또한, 본 발명은 비트스트림으로부터 기준 시점 식별정보를 추출하는 제 1 식별정보 추출부와 상기 추출된 기준 시점 식별정보에 따라 앵커 픽쳐 식별정보를 추출하는 제 2 식별정보 추출부와 상기 추출된 앵커 픽쳐 식별정보에 기초하여 해당 비트스트림을 복호화하는 복호화부를 포함하는 것을 특징으로 하는 비디오 신호 복호화 장치를 제공한다.The present invention also provides a first identification information extraction unit for extracting reference view identification information from a bitstream, a second identification information extraction unit for extracting anchor picture identification information according to the extracted reference view identification information, and the extracted anchor picture. It provides a video signal decoding apparatus comprising a decoding unit for decoding the corresponding bitstream based on the identification information.

또한, 본 발명은 비디오 신호의 데이터 포맷에 있어서, 현재 픽쳐의 속성 정보를 포함하는 제 1 NAL 헤더와 상기 현재 픽쳐의 데이터 정보를 포함하는 제 1 슬라이스 계층과 상기 제 1 슬라이스 계층에 연속하여 추가된, 기준 시점에 대한 식별 정보를 포함하는 제 2 NAL 헤더와 앵커 픽쳐에 대한 식별 정보를 포함하는 제 2 슬라이스 계층으로 이루어지는 것을 특징으로 하는 비디오 신호의 데이터 포맷을 제공한다.The present invention also provides a data format of a video signal, comprising: a first NAL header including attribute information of a current picture, a first slice layer including data information of the current picture, and a first slice layer sequentially added to the first slice layer; And a second slice layer including identification information on an anchor picture and a second NAL header including identification information on a reference time point.

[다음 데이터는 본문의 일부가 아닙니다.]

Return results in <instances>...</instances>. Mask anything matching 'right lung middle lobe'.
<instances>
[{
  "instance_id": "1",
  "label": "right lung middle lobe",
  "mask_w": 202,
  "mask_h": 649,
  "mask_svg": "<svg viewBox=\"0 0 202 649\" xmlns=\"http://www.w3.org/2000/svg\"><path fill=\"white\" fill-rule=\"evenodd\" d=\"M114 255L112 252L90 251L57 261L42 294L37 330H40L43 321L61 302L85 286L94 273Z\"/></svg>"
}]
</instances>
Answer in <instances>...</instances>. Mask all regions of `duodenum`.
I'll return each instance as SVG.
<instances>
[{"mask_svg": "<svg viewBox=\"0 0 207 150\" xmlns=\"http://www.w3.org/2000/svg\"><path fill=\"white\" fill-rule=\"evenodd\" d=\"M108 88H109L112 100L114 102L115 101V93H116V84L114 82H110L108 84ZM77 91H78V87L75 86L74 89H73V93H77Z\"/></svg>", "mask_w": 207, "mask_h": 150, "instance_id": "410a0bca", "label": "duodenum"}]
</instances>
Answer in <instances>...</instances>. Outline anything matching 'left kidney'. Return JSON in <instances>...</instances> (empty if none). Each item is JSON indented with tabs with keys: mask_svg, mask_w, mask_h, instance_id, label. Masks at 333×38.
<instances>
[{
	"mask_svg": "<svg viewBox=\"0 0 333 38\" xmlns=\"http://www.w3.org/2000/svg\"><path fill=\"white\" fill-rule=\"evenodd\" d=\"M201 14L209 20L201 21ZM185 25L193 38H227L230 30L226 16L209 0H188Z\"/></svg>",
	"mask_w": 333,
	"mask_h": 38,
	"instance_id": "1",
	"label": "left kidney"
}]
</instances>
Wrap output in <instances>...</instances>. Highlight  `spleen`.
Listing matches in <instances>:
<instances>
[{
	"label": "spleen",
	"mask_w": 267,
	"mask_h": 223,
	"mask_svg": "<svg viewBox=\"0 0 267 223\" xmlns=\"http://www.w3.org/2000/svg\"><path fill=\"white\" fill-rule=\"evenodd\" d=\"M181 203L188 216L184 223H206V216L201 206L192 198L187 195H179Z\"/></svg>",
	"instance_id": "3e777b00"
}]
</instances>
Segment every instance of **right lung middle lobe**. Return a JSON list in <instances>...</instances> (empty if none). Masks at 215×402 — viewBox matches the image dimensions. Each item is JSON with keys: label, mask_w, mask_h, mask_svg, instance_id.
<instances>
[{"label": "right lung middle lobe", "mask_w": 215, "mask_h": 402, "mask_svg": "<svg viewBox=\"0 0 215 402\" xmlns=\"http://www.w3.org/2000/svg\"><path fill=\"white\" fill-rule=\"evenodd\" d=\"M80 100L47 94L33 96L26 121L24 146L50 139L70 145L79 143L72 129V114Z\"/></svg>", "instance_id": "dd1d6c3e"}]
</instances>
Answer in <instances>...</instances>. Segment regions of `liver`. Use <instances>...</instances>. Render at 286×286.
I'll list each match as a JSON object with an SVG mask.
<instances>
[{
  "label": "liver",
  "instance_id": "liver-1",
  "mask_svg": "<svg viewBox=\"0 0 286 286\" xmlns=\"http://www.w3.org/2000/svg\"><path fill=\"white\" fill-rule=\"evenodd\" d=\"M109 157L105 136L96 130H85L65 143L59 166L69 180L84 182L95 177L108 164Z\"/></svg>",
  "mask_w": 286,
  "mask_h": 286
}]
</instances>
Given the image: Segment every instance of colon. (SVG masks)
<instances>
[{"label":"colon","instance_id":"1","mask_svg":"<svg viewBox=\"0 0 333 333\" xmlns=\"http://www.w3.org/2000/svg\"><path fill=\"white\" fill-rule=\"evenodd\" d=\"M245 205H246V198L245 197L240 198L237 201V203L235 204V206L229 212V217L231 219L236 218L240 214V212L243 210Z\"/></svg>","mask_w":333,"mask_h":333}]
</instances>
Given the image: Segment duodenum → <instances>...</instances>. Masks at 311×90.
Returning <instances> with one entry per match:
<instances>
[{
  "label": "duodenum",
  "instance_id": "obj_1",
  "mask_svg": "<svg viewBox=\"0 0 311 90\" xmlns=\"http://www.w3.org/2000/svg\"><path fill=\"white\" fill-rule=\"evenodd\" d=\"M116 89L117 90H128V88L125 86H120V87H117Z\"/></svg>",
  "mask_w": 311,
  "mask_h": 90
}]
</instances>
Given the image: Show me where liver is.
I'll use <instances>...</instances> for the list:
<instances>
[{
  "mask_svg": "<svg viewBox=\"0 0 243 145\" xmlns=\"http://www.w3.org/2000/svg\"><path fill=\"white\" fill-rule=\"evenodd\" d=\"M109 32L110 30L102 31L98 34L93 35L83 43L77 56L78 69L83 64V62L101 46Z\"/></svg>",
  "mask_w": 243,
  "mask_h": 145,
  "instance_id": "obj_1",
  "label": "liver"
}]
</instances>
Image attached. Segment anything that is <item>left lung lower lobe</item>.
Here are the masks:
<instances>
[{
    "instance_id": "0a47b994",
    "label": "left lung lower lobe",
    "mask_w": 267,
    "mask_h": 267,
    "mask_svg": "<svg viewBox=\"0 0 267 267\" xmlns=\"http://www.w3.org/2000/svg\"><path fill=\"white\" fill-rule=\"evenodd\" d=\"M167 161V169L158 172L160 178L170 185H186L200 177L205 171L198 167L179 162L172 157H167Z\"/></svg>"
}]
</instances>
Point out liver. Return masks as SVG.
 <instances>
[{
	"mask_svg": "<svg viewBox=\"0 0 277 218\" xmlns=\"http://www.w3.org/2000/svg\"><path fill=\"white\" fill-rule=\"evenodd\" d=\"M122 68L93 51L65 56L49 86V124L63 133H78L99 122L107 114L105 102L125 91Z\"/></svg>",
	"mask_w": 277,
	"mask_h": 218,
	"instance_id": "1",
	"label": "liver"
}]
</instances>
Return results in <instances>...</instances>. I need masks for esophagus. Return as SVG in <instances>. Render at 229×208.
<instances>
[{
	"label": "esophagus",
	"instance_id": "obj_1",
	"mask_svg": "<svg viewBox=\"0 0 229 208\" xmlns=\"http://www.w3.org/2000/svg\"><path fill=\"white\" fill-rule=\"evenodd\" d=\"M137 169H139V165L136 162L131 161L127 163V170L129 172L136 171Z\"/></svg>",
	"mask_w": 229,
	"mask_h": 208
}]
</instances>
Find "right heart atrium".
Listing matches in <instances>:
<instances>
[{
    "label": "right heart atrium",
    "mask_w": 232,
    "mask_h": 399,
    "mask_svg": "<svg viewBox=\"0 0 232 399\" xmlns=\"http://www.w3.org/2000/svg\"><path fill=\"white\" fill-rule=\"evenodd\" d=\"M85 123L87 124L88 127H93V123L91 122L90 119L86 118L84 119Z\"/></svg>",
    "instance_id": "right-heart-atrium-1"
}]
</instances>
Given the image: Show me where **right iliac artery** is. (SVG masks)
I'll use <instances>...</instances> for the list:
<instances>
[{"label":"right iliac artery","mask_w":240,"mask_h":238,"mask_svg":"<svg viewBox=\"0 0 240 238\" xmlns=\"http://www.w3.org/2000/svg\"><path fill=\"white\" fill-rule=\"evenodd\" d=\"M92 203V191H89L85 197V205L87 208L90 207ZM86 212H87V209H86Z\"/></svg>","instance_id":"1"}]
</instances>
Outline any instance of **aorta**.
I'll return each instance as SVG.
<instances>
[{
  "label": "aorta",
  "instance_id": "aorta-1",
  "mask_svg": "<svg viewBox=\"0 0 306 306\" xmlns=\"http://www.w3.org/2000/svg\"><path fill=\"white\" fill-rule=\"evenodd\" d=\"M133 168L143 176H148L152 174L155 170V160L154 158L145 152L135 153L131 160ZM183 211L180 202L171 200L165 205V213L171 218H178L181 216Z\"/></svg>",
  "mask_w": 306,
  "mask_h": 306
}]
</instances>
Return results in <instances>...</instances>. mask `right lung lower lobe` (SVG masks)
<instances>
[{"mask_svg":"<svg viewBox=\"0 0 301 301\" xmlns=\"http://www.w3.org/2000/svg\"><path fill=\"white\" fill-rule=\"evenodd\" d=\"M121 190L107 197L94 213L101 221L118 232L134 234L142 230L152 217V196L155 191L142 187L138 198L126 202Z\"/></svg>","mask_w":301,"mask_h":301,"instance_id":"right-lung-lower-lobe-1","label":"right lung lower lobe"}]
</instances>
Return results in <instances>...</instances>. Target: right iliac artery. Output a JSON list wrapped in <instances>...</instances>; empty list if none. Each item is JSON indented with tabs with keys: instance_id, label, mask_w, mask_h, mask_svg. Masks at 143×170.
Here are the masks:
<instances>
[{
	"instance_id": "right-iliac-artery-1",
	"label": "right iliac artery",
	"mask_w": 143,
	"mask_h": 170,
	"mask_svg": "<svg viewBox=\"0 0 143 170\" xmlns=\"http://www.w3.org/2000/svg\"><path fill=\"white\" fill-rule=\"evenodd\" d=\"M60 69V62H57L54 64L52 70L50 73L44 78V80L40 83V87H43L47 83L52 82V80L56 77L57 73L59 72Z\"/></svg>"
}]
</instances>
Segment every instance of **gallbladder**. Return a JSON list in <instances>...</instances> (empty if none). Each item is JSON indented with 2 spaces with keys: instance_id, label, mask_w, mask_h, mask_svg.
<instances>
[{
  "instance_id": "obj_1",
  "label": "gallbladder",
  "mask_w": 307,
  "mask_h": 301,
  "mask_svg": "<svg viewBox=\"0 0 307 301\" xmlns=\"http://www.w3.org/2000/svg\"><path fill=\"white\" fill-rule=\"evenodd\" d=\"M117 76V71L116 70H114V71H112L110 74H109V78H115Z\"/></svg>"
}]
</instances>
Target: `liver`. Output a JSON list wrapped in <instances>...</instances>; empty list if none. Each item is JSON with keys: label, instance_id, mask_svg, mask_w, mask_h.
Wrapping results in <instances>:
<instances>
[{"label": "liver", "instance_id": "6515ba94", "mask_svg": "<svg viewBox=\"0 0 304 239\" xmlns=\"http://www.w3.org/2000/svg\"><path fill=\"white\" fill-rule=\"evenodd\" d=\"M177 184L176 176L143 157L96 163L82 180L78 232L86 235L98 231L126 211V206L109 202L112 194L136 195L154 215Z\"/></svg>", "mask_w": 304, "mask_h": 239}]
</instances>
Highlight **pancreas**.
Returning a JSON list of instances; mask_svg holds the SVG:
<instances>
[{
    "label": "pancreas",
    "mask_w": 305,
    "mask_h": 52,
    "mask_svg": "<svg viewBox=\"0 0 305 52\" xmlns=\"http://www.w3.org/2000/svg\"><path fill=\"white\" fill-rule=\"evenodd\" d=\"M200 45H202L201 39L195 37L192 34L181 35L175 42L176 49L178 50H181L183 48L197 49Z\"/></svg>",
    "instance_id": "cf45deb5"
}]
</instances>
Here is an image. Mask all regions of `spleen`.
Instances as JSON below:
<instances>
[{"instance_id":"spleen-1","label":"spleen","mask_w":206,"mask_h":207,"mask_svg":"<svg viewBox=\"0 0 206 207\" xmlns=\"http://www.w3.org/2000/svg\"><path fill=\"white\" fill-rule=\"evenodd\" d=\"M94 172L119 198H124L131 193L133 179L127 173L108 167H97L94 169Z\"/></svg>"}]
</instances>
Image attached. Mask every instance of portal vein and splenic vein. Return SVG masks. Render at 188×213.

또한, 본 발명은 비디오 신호의 데이터 포맷에 있어서, 현재 픽쳐의 속성 정보와 기준 시점 식별 정보를 포함하는 NAL 헤더, 상기 현재 픽쳐의 데이터 정보와 앵커 픽쳐 식별정보를 포함하는 슬라이스 계층으로 이루어지는 것을 특징으로 하는 비디오 신호의 데이터 포맷을 제공한다.The present invention also provides a data format of a video signal, comprising: a NAL header including attribute information of a current picture and reference view identification information, and a slice layer including data information and anchor picture identification information of the current picture. Provides a data format of a video signal.

또한, 본 발명은 기준 시점 식별정보를 nal unit header 안에 추가하는 것을 특징으로 하는 비디오 신호 부호화 방법을 제공한다.In addition, the present invention provides a video signal encoding method comprising adding reference view identification information to a nal unit header.

또한, 본 발명은 앵커 픽쳐 식별정보를 슬라이스 계층(slice layer) 안에 추가하는 것을 특징으로 하는 비디오 신호 부호화 방법을 제공한다.In addition, the present invention provides a video signal encoding method characterized by adding anchor picture identification information to a slice layer.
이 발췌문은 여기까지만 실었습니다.